▶ [TEXT BLOCK]:
········

Newsletter 31 May 2017

Room to Heal Spring Newsletter 2017

Celebrating a decade of Room to Heal

A heat wave is here, the election is near, but more importantly, Room to Heal is celebrating 10 years of wonderful, challenging existence. We have come a long way since the five men who first made up our community gathered in the garden at Culpeper to talk and share stories around the fire. Over the last decade, the community has served as a home and a lifeline to hundreds of people who have survived torture and human rights abuse.
Our anniversary is a time for reflection and for sharing what we have learnt with others. Of course, it is also a chance to celebrate…
Join us for our 10th Birthday Summer Party on Friday June 30th
Room to Heal Film
A big thank you to City Bridge & the Media Trust.

········

▶ [AVAILABLE DATA]:
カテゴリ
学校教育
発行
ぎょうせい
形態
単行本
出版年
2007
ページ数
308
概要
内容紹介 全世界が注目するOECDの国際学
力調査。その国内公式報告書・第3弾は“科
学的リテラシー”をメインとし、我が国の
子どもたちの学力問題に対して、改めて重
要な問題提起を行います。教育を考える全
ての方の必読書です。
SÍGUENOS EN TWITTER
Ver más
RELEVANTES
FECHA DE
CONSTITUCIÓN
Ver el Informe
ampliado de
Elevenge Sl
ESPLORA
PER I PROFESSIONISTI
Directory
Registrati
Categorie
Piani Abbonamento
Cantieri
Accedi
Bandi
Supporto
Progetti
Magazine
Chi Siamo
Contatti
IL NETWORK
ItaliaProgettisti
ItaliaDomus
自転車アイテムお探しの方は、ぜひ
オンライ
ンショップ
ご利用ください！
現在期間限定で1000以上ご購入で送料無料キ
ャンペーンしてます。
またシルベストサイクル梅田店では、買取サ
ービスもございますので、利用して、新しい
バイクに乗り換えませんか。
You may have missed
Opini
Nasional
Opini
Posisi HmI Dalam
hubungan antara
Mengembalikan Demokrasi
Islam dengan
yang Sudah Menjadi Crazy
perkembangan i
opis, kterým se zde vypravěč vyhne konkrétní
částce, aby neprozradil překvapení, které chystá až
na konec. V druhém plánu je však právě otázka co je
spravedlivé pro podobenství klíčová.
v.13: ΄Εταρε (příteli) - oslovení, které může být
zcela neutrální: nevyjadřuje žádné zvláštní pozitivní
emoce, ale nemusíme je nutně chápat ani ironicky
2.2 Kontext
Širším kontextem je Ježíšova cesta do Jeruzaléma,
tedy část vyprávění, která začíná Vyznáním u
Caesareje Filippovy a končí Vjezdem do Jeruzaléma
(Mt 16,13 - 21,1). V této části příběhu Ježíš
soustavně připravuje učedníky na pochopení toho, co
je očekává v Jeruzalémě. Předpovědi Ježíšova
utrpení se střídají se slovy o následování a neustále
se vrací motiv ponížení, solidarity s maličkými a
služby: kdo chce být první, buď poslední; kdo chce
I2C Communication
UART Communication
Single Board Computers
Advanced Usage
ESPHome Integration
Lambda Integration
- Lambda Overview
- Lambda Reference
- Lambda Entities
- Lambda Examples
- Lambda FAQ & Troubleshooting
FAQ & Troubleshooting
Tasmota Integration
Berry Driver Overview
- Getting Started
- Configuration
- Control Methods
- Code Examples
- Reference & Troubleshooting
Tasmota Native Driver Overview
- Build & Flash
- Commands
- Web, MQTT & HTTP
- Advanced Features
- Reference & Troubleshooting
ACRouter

········

▶ [TASKS TO CARRY OUT]:
(a) According to the Room to Heal newsletter, how many men first made up the community?
(b) Print the passage of the Room to Heal newsletter starting with "Room to Heal Spring Newsletter 2017" and going on through "the Media Trust.".
Rely solely on the Room to Heal newsletter for what follows.

▶ [ANSWERS FOR EACH ITEM]:
(a) Five men.

(b)
Room to Heal Spring Newsletter 2017

Celebrating a decade of Room to Heal

A heat wave is here, the election is near, but more importantly, Room to Heal is celebrating 10 years of wonderful, challenging existence. We have come a long way since the five men who first made up our community gathered in the garden at Culpeper to talk and share stories around the fire. Over the last decade, the community has served as a home and a lifeline to hundreds of people who have survived torture and human rights abuse.
Our anniversary is a time for reflection and for sharing what we have learnt with others. Of course, it is also a chance to celebrate…
Join us for our 10th Birthday Summer Party on Friday June 30th
Room to Heal Film
A big thank you to City Bridge & the Media Trust.